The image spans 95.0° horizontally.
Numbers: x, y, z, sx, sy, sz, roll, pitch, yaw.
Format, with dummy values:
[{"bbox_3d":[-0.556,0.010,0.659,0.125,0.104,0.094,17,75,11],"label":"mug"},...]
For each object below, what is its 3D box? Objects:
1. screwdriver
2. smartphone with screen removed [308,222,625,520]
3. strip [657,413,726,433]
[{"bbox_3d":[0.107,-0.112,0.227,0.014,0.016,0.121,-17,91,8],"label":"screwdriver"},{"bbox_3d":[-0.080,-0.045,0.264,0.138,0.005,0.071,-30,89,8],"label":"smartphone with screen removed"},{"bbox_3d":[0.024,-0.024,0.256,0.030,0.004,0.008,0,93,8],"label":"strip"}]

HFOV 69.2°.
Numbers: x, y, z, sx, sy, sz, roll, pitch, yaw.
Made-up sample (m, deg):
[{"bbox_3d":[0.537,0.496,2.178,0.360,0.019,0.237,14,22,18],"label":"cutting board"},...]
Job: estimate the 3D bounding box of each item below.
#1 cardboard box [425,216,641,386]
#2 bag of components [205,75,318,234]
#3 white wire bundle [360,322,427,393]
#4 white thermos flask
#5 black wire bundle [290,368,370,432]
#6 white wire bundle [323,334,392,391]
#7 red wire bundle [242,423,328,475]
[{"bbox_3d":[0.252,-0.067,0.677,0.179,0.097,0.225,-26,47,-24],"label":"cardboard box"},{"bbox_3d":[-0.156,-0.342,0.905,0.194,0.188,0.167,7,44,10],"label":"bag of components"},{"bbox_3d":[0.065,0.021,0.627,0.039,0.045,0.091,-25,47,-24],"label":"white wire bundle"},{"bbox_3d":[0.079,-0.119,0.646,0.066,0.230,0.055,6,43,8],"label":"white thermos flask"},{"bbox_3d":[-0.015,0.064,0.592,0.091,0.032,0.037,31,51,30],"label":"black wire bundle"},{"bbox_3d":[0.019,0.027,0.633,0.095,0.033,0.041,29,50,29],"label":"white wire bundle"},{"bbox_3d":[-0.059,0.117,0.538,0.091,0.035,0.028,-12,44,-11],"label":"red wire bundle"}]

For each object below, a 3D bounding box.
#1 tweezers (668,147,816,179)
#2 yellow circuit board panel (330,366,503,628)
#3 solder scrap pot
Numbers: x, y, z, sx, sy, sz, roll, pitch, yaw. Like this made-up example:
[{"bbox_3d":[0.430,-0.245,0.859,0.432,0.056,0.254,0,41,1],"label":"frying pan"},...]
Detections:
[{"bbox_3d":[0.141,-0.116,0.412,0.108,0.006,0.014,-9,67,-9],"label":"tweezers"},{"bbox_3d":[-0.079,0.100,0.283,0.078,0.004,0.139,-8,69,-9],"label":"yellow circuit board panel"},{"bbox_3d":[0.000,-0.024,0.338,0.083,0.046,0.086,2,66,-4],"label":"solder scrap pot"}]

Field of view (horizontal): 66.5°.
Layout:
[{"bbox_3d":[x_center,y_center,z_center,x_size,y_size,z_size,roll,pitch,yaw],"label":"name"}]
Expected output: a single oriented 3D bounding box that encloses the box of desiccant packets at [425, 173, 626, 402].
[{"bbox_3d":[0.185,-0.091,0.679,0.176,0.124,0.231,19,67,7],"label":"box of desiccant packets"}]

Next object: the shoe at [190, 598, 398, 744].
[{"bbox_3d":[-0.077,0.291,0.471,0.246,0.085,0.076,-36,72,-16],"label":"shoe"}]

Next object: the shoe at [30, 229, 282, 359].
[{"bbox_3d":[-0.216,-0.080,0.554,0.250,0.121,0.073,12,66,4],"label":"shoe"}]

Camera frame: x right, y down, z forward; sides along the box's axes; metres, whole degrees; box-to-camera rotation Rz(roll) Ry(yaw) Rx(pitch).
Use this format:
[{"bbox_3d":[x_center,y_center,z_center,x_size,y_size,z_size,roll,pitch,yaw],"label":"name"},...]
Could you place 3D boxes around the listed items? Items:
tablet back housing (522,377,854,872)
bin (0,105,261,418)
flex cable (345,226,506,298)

> [ACTION ITEM]:
Restate word for word the lines above, beginning at the first one and ending at the line that carries "#6 white wire bundle [323,334,392,391]".

> [WRITTEN RESPONSE]:
The image spans 95.0° horizontally.
Numbers: x, y, z, sx, sy, sz, roll, pitch, yaw.
Format, with dummy values:
[{"bbox_3d":[-0.556,0.010,0.659,0.125,0.104,0.094,17,75,11],"label":"mug"},...]
For each object below, what is its 3D box? Objects:
1. screwdriver
2. smartphone with screen removed [308,222,625,520]
3. strip [657,413,726,433]
[{"bbox_3d":[0.107,-0.112,0.227,0.014,0.016,0.121,-17,91,8],"label":"screwdriver"},{"bbox_3d":[-0.080,-0.045,0.264,0.138,0.005,0.071,-30,89,8],"label":"smartphone with screen removed"},{"bbox_3d":[0.024,-0.024,0.256,0.030,0.004,0.008,0,93,8],"label":"strip"}]

HFOV 69.2°.
Numbers: x, y, z, sx, sy, sz, roll, pitch, yaw.
Made-up sample (m, deg):
[{"bbox_3d":[0.537,0.496,2.178,0.360,0.019,0.237,14,22,18],"label":"cutting board"},...]
Job: estimate the 3D bounding box of each item below.
#1 cardboard box [425,216,641,386]
#2 bag of components [205,75,318,234]
#3 white wire bundle [360,322,427,393]
#4 white thermos flask
#5 black wire bundle [290,368,370,432]
#6 white wire bundle [323,334,392,391]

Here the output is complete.